Paul on Leadership: Deacons

The second part of church leadership that Paul addresses in Philippians 1.1 and 1 Timothy 3 is “deacons.” The secular sense of the Greek term denotes one who waits at tables; a messenger; a servant; a steward; an assistant helmsman; a baker, a cook or a wine steward; or a statesman. The term diakonos appears in the Greek OT to describe an adviser to the king or the king’s bodyguards.

The overarching meaning over the word itself is “servant” and is the most common usage in Paul. He uses it: of Christ (Rom. 15.8), of government officials (Rom. 13.4), of himself (1 Cor. 3.5; 2 Cor. 3.6) and of his coworkers (1 Thess. 3.2; Col. 1.17). “Deacon” is a functional term designating someone who serves others. As is the case with “overseer”, the texts do not fully define the function of the “deacon.” If the functional sense of these terms is the clue to their “title” usage, then the overseers are probably those who give general oversight to the congregation, while the deacons are distinguished by their actual deeds of service.

Diakonos is a more common term because of the non-technical use to describe anyone who serves. The term expresses an important Christian idea. The Greek world viewed serving others as a menial task; people were to rule, not serve, and the highest aspiration was the development of the self, although service to the state was regarded as virtuous. Judaism held service in high esteem, especially when directed toward God and the poor.

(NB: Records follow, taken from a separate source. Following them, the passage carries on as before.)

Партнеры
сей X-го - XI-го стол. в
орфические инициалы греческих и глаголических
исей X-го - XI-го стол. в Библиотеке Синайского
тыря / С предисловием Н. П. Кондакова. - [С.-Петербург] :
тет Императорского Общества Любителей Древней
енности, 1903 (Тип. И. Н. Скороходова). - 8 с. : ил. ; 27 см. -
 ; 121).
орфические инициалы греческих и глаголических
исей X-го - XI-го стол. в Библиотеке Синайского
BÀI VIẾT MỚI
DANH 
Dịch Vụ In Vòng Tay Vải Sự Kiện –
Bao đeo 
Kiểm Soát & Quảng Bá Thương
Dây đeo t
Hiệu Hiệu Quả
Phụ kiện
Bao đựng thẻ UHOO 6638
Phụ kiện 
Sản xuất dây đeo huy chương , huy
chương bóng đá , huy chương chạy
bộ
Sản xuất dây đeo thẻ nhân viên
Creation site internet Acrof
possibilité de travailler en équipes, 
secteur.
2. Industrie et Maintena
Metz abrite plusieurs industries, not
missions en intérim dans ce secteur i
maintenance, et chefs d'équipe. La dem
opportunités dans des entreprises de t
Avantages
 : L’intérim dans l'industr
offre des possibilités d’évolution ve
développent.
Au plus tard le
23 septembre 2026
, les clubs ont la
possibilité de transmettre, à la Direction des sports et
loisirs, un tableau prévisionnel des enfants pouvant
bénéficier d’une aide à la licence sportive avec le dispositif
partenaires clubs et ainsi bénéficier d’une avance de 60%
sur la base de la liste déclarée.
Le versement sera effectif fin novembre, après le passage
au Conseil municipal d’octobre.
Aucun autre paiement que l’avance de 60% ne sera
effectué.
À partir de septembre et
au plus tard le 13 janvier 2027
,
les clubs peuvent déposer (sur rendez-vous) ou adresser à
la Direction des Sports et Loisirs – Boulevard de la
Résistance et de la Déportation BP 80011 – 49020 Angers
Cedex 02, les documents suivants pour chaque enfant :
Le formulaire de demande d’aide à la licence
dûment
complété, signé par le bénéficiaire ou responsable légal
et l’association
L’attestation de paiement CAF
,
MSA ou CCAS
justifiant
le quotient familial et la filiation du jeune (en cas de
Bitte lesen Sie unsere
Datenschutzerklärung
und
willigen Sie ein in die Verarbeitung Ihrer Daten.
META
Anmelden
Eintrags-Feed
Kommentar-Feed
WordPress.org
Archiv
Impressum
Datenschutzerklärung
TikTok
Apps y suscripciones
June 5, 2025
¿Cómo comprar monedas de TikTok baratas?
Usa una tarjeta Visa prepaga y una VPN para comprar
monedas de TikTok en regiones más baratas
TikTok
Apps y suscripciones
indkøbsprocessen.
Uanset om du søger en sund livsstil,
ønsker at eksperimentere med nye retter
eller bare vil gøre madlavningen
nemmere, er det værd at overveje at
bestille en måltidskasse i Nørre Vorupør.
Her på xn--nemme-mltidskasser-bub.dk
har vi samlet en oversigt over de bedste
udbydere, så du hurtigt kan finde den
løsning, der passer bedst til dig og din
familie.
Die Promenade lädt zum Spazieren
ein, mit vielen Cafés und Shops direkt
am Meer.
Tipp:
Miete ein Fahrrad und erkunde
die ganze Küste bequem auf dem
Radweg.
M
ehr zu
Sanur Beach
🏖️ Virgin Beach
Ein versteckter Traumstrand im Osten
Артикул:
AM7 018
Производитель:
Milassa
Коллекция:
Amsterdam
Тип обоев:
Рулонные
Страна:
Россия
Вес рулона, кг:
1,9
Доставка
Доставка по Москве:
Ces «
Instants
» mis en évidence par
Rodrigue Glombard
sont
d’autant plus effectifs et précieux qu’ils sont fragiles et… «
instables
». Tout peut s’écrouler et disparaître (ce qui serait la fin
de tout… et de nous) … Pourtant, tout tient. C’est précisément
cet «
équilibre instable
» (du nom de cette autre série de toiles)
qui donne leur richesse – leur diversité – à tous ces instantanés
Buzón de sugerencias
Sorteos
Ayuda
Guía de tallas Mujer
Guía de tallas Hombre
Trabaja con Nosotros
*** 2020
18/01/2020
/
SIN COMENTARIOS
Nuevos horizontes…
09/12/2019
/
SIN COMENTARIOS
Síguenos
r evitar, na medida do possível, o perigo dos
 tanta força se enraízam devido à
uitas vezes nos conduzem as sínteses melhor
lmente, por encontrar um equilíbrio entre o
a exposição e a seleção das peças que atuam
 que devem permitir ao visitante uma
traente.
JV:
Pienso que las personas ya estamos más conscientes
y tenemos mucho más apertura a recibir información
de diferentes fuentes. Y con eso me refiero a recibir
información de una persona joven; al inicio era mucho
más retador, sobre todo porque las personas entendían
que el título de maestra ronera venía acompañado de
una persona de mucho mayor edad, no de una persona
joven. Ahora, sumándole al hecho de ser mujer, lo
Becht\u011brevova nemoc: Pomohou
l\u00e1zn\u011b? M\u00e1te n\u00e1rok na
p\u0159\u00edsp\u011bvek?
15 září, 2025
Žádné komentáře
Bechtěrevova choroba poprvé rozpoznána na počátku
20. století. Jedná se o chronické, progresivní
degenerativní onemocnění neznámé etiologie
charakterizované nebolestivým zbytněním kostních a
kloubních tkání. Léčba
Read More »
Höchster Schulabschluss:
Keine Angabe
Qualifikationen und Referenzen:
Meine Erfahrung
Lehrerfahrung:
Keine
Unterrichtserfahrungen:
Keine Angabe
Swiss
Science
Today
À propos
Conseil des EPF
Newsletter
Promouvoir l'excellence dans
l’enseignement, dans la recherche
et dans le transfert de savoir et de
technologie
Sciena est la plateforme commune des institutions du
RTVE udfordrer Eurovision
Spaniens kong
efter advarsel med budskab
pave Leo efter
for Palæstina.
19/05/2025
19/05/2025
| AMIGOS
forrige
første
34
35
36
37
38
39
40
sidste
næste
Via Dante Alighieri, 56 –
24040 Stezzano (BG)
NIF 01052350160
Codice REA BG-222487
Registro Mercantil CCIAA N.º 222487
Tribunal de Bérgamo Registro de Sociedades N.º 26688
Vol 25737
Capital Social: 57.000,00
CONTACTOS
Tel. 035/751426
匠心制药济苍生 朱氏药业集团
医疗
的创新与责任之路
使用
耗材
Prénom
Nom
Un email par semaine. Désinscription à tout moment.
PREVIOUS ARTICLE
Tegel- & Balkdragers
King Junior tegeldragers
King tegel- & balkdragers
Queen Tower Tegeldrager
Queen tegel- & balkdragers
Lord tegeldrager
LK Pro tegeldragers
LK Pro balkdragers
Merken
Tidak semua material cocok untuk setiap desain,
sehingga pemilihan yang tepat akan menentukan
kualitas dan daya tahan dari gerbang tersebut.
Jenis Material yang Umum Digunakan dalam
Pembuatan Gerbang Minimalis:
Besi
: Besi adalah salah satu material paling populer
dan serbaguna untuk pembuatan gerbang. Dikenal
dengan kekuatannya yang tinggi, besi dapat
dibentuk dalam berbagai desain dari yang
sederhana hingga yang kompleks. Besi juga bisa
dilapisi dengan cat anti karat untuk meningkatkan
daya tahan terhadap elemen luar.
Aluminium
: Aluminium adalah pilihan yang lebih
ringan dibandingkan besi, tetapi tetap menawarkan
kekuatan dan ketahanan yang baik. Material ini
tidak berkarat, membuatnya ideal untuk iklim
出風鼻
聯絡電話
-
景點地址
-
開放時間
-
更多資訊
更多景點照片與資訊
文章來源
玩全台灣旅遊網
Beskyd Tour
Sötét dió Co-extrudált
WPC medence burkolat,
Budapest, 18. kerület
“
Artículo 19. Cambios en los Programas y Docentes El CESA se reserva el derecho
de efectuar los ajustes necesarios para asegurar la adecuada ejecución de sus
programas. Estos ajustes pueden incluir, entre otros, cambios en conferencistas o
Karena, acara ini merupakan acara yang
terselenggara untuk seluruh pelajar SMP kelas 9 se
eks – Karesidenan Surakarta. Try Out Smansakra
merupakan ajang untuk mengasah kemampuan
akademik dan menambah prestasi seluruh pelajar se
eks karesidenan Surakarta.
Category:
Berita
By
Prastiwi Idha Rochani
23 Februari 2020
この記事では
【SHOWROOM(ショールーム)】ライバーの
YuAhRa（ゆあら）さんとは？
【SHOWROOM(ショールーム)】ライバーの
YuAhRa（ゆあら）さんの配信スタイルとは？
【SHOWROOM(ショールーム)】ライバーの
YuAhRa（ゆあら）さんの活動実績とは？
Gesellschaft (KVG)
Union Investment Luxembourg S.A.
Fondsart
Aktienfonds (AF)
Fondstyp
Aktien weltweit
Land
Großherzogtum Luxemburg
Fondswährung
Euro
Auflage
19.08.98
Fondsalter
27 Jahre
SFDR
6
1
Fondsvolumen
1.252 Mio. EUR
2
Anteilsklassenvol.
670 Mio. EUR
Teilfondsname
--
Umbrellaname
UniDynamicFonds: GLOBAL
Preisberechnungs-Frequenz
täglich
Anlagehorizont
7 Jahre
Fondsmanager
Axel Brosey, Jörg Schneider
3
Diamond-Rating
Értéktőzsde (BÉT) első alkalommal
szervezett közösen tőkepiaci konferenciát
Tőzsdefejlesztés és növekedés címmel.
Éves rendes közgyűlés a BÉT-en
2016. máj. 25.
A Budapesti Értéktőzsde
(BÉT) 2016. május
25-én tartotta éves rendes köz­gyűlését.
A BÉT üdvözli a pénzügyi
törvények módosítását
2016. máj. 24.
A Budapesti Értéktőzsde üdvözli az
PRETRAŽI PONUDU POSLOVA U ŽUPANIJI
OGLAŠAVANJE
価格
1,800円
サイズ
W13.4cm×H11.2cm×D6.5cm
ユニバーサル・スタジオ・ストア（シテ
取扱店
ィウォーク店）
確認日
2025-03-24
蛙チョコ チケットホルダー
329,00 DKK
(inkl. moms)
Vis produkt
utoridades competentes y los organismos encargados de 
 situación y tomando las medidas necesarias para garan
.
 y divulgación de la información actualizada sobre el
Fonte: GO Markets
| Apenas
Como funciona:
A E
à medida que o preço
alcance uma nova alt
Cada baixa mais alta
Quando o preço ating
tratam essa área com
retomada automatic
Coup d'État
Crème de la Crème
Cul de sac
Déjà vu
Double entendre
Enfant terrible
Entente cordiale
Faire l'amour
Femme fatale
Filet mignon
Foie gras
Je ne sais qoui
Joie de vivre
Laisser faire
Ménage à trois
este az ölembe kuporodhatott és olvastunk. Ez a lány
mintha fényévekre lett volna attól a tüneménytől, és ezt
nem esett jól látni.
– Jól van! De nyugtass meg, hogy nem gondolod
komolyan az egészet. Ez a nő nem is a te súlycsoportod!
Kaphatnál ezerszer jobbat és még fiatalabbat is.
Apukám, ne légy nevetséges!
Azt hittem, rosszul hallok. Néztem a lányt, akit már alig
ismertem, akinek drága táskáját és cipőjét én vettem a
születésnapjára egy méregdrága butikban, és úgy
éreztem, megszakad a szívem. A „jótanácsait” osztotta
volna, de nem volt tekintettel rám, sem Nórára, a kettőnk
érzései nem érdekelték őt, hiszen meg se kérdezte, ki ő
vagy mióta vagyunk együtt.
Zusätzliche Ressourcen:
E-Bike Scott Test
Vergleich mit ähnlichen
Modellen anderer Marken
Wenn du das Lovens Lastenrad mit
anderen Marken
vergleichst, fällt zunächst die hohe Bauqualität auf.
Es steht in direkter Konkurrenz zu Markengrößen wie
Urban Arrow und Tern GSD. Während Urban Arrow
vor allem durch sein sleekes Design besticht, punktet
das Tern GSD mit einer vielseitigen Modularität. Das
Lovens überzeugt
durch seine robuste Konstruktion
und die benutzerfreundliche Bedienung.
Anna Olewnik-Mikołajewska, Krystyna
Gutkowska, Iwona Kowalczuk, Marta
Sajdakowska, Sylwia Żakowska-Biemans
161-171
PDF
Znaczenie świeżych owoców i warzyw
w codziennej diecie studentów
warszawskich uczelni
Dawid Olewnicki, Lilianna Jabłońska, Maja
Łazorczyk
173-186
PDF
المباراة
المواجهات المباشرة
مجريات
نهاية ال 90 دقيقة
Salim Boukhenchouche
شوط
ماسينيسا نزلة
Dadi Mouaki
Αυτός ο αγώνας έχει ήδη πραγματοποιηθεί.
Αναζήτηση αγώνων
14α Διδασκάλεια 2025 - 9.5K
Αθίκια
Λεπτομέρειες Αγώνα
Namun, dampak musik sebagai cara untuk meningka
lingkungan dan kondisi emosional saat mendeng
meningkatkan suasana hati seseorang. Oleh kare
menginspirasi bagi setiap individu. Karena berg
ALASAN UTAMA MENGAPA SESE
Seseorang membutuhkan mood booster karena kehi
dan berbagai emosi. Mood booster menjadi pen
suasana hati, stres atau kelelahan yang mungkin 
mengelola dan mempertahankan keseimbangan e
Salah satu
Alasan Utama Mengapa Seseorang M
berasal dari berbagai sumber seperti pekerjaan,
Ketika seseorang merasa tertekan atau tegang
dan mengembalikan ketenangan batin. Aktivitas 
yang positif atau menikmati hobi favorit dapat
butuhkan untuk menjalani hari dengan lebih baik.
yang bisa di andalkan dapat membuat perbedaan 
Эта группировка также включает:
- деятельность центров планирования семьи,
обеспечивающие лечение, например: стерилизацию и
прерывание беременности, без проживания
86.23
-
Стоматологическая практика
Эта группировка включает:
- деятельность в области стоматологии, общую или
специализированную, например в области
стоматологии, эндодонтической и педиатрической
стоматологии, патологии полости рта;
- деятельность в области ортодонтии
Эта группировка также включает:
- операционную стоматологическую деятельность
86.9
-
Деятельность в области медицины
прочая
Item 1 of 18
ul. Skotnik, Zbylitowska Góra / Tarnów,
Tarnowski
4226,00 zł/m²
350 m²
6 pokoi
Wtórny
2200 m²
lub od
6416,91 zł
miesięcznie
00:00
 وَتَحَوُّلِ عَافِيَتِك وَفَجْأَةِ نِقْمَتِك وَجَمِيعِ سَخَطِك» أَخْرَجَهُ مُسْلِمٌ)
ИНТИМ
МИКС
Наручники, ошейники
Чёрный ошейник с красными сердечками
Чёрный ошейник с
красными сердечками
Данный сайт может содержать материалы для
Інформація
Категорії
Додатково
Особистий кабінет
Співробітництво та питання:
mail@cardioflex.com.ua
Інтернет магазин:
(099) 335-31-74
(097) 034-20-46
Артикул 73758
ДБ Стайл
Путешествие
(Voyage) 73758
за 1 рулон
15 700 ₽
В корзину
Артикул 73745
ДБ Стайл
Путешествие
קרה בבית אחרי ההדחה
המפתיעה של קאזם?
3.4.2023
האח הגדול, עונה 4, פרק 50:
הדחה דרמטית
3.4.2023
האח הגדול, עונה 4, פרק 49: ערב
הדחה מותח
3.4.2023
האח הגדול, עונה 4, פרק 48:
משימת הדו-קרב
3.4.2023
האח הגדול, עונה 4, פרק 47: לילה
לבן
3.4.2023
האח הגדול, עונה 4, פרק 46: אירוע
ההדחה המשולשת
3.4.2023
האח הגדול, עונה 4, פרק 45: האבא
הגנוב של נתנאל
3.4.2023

Similar to “prophet” and “teacher”, the word “deacon” seems to fluctuate between an emphasis on function and a description of a position. In Ephesians and in Colossians, diakonos still describes a function. In Philippians and 1 Timothy it refers to a position. It is a position that is defined by its own definition. The mention of deacon in 1 Tim. 3.8 was not to outline the duties a deacon, but to point out what kind of persons would qualify as deacons.

If the overarching meaning to the term for deacon is defined by serving, then the position of deacon must take its responsibility of service as its primary responsibility however service is defined in the context that it is expressed.


The MAN Fan Club said...

I think I understand you sometimes. Instead of Cliffnotes could you do a few sentences of MANnotes?

billy v said...

Man, if you saw the original version of this, you would think that I was speaking a different language. I am going to try to simplify everything on one document soon.